The next chapter in the band’s assault on the world of heavy music is heavy indeed. It is immediately apparent from opening track “Spells” that the songs presented here are more dense, layered and crushing than the band’s previous efforts. The rhythmic thrum of Ant Nettleship’s drumming coupled with Lee Wilde’s quake-inducing bass are gripping in their intensity.

That weightiness carries through into the album’s themes. Obsession, social conformity, civil and political upheaval, the tools by which we create and accept our own oppression, the means by which we might finally break free from all of the above: they might not be new concerns for Servers, but the nuance with which they are explored and the real-world context into which they are presented makes them all the more urgent and vital.

The increased might hasn’t come at the expense of Servers’ sonic identity, though. Everything Is OK marks out this group of South Yorkshire’s finest as being remarkable for the way in which their songs are immediately recognisable as their own. Be it a particular descending chord progression, THAT guitar tone or Lee Storrar’s momentous vocal delivery, Servers have unparalleled auricular distinctiveness.

Servers 2016 - Mark Latham Photography
Photo: Mark Latham

With the new material comes progression, too. Tracks such as the hugely impressive and excoriating examination of one man’s paranoia-induced existential crisis that is “My Friends Are Enemies”, or album closer “Into The Grave”, foreground new electronic tones and textures that work brilliantly as part of the wider musical tapestry. Whether they are providing ominous choral overtones, introducing a particular melody or adding a glitch-ridden and gnarly air of dreadful menace, they exist only to serve the songs and illustrate Servers’ untouchable songwriting craftsmanship.

And Everything Is OK really does demonstrate how finely honed the band’s writing skills are. Rather than gimmicks or quick and easy payoffs that lose their fascination in double-quick time, the album is one that reveals many of its details gradually. As immediately pulse-quickening as much of the music here is, the collection is an expert lesson in the thrill of slowly building tension followed by epic release, and a testimony to how paying attention to the smallest of details provides some of the greatest and most rewarding results. Be it the lead guitar break that comes just shy of four minutes into “I Will Make You”, the slow-burn beginning and towering coda of the Charles Manson referencing “Unconditional”, or the unexpected but perfectly judged harpsichord intro to album centrepiece “Codes”, Everything Is OK proves Servers to be one of our nation’s greatest and most under-sung heavy songwriting units.

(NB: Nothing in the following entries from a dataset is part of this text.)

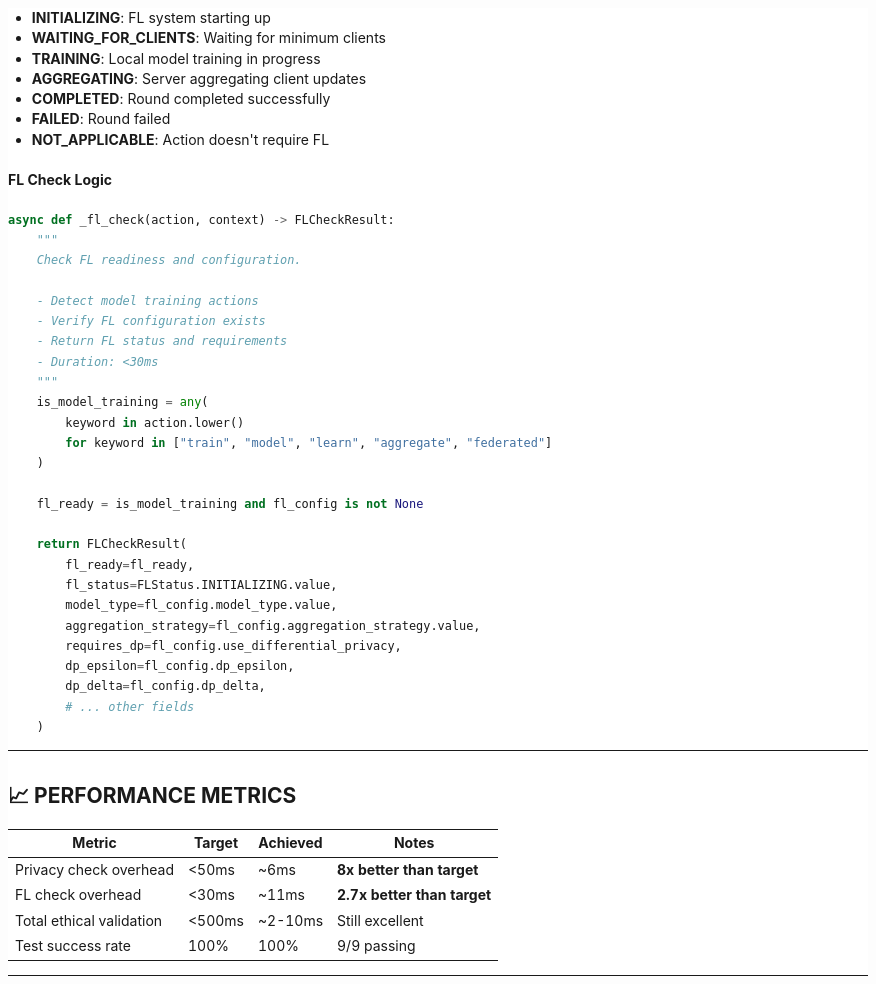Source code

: - **INITIALIZING**: FL system starting up
- **WAITING_FOR_CLIENTS**: Waiting for minimum clients
- **TRAINING**: Local model training in progress
- **AGGREGATING**: Server aggregating client updates
- **COMPLETED**: Round completed successfully
- **FAILED**: Round failed
- **NOT_APPLICABLE**: Action doesn't require FL

#### FL Check Logic

```python
async def _fl_check(action, context) -> FLCheckResult:
    """
    Check FL readiness and configuration.

    - Detect model training actions
    - Verify FL configuration exists
    - Return FL status and requirements
    - Duration: <30ms
    """
    is_model_training = any(
        keyword in action.lower()
        for keyword in ["train", "model", "learn", "aggregate", "federated"]
    )

    fl_ready = is_model_training and fl_config is not None

    return FLCheckResult(
        fl_ready=fl_ready,
        fl_status=FLStatus.INITIALIZING.value,
        model_type=fl_config.model_type.value,
        aggregation_strategy=fl_config.aggregation_strategy.value,
        requires_dp=fl_config.use_differential_privacy,
        dp_epsilon=fl_config.dp_epsilon,
        dp_delta=fl_config.dp_delta,
        # ... other fields
    )
```

---

## 📈 PERFORMANCE METRICS

| Metric | Target | Achieved | Notes |
|--------|--------|----------|-------|
| Privacy check overhead | <50ms | ~6ms | **8x better than target** |
| FL check overhead | <30ms | ~11ms | **2.7x better than target** |
| Total ethical validation | <500ms | ~2-10ms | Still excellent |
| Test success rate | 100% | 100% | 9/9 passing |

---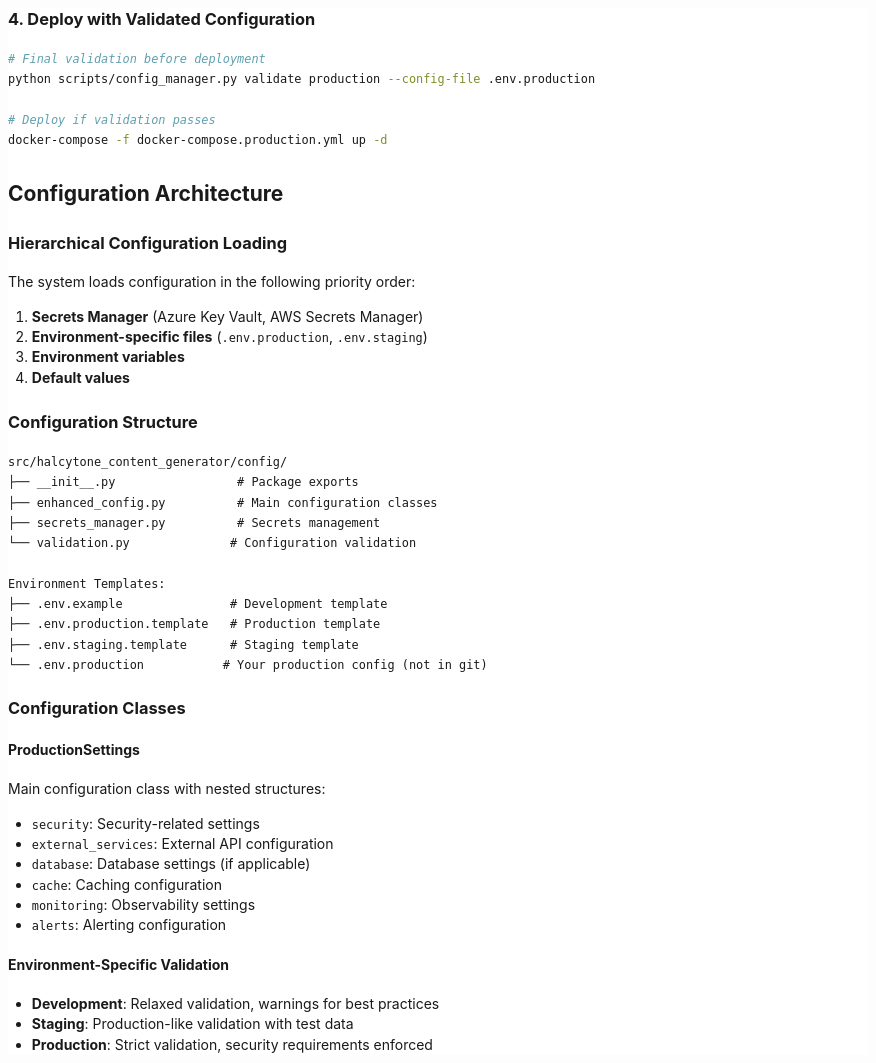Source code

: ### 4. Deploy with Validated Configuration
```bash
# Final validation before deployment
python scripts/config_manager.py validate production --config-file .env.production

# Deploy if validation passes
docker-compose -f docker-compose.production.yml up -d
```

## Configuration Architecture

### Hierarchical Configuration Loading

The system loads configuration in the following priority order:

1. **Secrets Manager** (Azure Key Vault, AWS Secrets Manager)
2. **Environment-specific files** (`.env.production`, `.env.staging`)
3. **Environment variables**
4. **Default values**

### Configuration Structure

```
src/halcytone_content_generator/config/
├── __init__.py                 # Package exports
├── enhanced_config.py          # Main configuration classes
├── secrets_manager.py          # Secrets management
└── validation.py              # Configuration validation

Environment Templates:
├── .env.example               # Development template
├── .env.production.template   # Production template
├── .env.staging.template      # Staging template
└── .env.production           # Your production config (not in git)
```

### Configuration Classes

#### ProductionSettings
Main configuration class with nested structures:
- `security`: Security-related settings
- `external_services`: External API configuration
- `database`: Database settings (if applicable)
- `cache`: Caching configuration
- `monitoring`: Observability settings
- `alerts`: Alerting configuration

#### Environment-Specific Validation
- **Development**: Relaxed validation, warnings for best practices
- **Staging**: Production-like validation with test data
- **Production**: Strict validation, security requirements enforced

Peers? There’s something of Swedish heavy metal titans Ghost’s stately metal elegance about Everything Is OK, and yet it’s not without a sense of fun or humour. The synth-led opening bars of “Into The Grave” recall Tool’s calliope intermissions on their landmark 1996 album, Aenima, for example. And whilst Servers never venture into their extended progressive explorations, there’s also something of Tool’s rhythmic dynamism to Storrar and Co’s new material. Queens Of The Stone Age and Killing Joke are surely influences, too.

But it would seem perverse to spend any more time making comparisons in relation to a band that stand squarely on no-one’s feet but their own. Servers are one-of-a-kind; a unique prospect in British metal, and in Everything Is OK they have created a more than worthy successor to their already impressive debut; an album of subtle progression, devastating thematic heft and breathtaking heavy music.

The track listing for Everything Is OK is:

Servers Everything Is OK cover01. “Spells”
02. “My Friends Are Enemies”
03. “To Hell With You”
04. “Unconditional”
05. “Our Lady of Bad Counsel”
06. “Codes”
07. “I Will Make You”
08. “Recklessly Extravagant”
09. “Bodies in the Ground”
10. “Into the Grave”

Servers will launch ‘Everything Is OK’ on Friday the 19th of August at Barnsley Rock & Blues. Support on the night comes from Hands Off Gretel, Awooga and Fear Lies. Tickets are available on the door priced at £5. Doors open at 7:30pm.